### Problem details:
Filter the entries down to the lines holding "front", then copy those lines.

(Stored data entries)
---*---

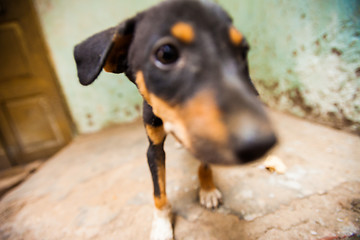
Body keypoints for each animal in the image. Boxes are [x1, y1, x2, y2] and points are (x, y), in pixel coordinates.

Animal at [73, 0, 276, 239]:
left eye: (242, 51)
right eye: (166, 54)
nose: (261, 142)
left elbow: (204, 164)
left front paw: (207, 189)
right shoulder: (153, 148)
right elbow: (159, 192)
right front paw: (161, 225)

---*---

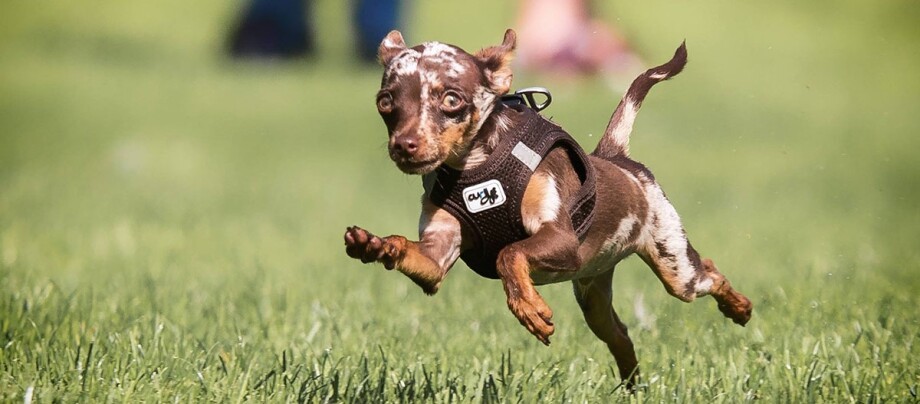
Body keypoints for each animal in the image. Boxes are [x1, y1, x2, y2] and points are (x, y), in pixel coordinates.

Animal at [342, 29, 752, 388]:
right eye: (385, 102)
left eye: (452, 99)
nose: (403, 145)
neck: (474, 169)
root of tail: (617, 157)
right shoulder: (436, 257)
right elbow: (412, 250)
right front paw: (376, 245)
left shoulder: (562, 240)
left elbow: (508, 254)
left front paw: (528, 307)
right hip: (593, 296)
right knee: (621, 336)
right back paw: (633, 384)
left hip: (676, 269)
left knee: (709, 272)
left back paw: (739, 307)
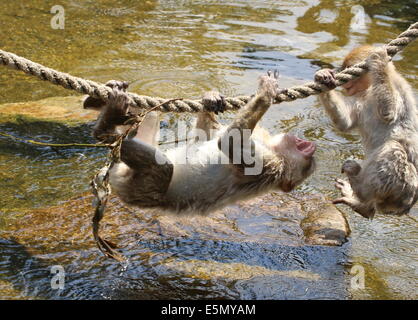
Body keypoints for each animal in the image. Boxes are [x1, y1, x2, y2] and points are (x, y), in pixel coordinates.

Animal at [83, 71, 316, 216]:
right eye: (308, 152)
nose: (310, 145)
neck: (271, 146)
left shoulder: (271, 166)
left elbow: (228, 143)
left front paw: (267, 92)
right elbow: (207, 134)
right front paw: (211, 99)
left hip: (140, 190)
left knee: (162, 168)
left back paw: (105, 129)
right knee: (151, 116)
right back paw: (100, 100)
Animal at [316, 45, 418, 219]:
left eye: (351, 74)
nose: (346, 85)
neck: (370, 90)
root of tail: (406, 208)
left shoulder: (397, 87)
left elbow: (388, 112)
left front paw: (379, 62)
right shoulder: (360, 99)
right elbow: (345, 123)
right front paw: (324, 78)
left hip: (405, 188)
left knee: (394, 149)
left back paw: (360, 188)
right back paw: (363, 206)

---*---

### Solution to the problem:
left front paw: (207, 189)
right front paw: (161, 225)
right front paw: (376, 245)
left front paw: (528, 307)
left front paw: (267, 92)
right front paw: (211, 99)
left front paw: (379, 62)
right front paw: (324, 78)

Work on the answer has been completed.